Date of Award

8-29-2018

Degree Type

Thesis

Degree Name

M.H.K.

Department

Kinesiology

First Advisor

van Wyk, Paula

Second Advisor

Horton, Sean

Keywords

Aging, Health Promotion, Phenomenology, Physical Activity, Successful Aging

Rights

CC-BY-NC-ND

Abstract

A major concern in the context of aging populations is improving patterns of physical activity involvement. However, there is insufficient knowledge pertaining to the relationship between successful aging and physical activity in the lives of older Canadian adults targeted in health promotion strategies. Preliminary evidence suggests that older Canadian women have varying beliefs about the ways they can age successfully and the perceived role that physical activity plays in this process. Thus, the objectives of this research project were to (1) develop a critical and in-depth understanding of successful aging and physical activity in the lives of older Canadian men and, (2) inform the development of health promotion initiatives and sport policy aimed at older adults. Semi­structured interviews were administered to 19 older Canadian men (75-90 years of age) who varied in their level of physical activity involvement (active, inactive, active with assistance). A thematic analysis was used to analyze the data through the use of standard coding and comparison procedures. Throughout the data collected, three overall themes emerged: meanings of aging, Physically Active Leisure – lived experiences, and directions for health promotion strategies. Overall, findings suggest that older Canadian men also have varying beliefs about the ways they can age successfully and the perceived role that physical activity plays in this process.
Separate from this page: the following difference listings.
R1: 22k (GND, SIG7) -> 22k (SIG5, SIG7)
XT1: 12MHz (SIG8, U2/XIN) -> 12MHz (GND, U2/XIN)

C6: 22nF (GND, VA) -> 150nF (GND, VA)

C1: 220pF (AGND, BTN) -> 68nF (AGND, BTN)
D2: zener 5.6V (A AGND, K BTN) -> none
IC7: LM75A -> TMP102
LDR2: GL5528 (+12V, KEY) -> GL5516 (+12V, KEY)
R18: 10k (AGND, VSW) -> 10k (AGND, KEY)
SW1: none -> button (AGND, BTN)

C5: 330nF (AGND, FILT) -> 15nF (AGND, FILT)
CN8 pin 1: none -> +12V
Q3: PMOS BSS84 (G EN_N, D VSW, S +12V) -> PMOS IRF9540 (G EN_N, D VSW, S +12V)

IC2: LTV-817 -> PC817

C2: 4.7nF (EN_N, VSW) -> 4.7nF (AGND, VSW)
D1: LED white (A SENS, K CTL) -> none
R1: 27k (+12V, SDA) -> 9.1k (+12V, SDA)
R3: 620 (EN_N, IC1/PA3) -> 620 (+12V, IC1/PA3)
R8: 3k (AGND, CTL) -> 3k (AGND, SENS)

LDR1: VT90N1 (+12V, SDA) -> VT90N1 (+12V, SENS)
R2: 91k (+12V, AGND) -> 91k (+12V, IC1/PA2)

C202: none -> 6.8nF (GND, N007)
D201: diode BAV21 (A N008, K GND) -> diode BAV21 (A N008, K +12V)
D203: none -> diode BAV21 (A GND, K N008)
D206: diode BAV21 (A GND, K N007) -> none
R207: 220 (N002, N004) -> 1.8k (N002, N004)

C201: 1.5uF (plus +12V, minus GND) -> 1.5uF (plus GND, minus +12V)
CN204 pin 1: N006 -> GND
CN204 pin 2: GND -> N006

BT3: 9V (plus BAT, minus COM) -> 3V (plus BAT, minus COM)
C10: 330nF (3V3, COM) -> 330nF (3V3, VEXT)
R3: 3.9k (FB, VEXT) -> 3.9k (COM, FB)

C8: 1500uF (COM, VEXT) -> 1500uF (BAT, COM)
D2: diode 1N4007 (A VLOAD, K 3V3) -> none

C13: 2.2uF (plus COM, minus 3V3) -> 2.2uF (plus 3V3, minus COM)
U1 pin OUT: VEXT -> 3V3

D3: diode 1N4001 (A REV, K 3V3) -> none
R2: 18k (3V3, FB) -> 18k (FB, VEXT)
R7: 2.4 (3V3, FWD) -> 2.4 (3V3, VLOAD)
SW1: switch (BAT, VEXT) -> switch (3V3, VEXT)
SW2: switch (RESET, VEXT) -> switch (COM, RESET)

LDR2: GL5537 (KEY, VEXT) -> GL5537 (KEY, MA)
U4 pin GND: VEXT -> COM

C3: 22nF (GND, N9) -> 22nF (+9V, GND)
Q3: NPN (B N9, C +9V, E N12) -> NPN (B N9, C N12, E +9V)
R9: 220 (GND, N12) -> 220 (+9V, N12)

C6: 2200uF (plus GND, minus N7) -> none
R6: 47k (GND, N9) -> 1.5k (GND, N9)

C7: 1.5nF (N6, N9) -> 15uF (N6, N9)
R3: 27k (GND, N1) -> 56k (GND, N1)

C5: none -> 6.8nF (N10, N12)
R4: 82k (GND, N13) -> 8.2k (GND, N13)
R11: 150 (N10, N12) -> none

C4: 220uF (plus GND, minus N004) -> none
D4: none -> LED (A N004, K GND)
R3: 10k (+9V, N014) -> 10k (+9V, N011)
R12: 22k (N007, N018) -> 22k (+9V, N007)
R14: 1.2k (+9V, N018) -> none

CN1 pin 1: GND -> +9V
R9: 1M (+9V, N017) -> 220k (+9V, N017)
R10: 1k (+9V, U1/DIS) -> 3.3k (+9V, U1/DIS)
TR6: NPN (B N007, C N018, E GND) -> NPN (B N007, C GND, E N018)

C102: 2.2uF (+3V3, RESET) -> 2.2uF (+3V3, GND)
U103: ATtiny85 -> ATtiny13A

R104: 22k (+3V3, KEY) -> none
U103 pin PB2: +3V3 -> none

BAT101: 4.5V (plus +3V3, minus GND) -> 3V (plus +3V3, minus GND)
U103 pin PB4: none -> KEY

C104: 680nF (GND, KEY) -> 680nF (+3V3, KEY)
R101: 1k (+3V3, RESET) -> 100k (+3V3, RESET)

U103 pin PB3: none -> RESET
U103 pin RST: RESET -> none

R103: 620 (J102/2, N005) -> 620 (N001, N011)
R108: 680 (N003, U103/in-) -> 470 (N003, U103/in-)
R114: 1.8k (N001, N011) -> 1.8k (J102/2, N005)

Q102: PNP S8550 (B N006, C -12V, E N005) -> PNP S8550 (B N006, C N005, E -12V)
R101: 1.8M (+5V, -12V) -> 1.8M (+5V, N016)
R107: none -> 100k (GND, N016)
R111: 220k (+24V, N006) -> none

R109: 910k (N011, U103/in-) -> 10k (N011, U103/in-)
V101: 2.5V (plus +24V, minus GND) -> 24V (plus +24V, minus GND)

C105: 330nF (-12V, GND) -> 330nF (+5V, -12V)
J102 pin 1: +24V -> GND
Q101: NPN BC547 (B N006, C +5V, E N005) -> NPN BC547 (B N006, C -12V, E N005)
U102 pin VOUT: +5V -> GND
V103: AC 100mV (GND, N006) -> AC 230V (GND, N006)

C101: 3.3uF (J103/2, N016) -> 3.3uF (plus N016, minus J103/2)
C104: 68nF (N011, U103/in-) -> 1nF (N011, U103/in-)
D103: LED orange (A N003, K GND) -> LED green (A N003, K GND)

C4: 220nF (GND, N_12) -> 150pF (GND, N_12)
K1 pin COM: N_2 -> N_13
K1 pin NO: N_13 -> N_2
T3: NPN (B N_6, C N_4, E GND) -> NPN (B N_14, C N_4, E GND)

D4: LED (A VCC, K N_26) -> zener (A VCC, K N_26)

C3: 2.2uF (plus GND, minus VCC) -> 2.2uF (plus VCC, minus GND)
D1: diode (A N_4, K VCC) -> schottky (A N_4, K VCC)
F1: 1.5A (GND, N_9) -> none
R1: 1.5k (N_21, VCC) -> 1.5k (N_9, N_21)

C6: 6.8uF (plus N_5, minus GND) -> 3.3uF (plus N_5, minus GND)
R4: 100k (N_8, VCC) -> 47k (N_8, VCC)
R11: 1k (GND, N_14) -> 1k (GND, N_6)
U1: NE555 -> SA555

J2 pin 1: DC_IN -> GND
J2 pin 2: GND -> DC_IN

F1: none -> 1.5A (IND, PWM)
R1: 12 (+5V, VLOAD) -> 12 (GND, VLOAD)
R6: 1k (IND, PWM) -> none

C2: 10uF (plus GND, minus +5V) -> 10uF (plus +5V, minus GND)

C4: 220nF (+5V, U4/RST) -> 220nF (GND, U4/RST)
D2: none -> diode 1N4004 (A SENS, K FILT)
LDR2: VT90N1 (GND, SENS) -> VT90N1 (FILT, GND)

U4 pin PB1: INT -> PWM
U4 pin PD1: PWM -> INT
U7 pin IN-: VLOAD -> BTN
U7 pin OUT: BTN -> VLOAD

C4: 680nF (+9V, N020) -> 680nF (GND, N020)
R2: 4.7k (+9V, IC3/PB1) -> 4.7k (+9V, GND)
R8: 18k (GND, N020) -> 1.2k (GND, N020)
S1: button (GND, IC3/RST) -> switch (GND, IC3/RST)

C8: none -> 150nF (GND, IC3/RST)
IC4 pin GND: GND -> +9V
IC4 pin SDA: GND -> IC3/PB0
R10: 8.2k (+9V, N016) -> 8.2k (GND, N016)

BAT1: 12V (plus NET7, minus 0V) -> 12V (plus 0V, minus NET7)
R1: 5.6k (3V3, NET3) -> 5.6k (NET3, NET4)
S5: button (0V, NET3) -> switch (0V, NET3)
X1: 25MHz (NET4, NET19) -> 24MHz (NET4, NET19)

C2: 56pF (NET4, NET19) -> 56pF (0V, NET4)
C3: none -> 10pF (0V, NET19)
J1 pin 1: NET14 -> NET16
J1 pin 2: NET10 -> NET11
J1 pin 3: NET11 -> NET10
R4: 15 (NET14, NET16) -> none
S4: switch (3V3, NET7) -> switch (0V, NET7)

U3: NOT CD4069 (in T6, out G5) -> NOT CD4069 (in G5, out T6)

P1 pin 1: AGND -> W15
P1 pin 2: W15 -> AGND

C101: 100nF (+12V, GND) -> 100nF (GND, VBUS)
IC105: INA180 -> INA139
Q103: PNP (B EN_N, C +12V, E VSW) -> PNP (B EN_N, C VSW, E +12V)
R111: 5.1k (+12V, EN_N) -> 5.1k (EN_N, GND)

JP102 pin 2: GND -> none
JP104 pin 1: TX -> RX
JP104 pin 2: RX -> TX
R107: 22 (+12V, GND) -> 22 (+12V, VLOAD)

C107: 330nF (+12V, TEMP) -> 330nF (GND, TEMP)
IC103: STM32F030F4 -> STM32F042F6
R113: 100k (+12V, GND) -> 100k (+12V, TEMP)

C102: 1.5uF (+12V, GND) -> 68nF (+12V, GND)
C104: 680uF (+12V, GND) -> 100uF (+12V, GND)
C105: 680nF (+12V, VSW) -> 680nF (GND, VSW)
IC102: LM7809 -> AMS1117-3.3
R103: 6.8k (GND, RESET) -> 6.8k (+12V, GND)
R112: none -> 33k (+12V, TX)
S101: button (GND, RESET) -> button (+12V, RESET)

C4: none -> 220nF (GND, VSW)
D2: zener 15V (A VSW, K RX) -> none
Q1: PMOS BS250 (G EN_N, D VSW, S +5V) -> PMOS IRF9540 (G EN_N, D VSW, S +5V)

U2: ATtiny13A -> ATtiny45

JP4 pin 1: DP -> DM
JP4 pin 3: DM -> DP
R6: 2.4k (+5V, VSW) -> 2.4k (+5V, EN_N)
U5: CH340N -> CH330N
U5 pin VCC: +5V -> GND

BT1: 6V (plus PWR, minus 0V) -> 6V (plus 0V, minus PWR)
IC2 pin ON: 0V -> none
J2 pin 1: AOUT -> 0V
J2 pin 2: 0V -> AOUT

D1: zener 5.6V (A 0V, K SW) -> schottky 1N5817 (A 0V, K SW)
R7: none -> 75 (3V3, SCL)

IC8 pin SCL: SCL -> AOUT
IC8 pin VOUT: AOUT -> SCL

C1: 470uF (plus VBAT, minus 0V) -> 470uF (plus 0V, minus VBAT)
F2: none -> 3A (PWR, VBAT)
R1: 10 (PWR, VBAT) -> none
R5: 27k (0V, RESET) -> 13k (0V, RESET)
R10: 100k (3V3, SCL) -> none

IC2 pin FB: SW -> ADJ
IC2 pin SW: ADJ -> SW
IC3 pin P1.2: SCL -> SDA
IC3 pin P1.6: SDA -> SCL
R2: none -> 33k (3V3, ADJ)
For example, inactive participants (who are the logical targets of health promotion strategies) placed less importance on popularized biomedical elements of aging success and regular structured exercise than active participants. Researchers, practitioners, and policymakers should be aware of the varying perspectives older adults use to frame the intersection of successful aging and physical activity so that health programs and policy may be tailored accordingly.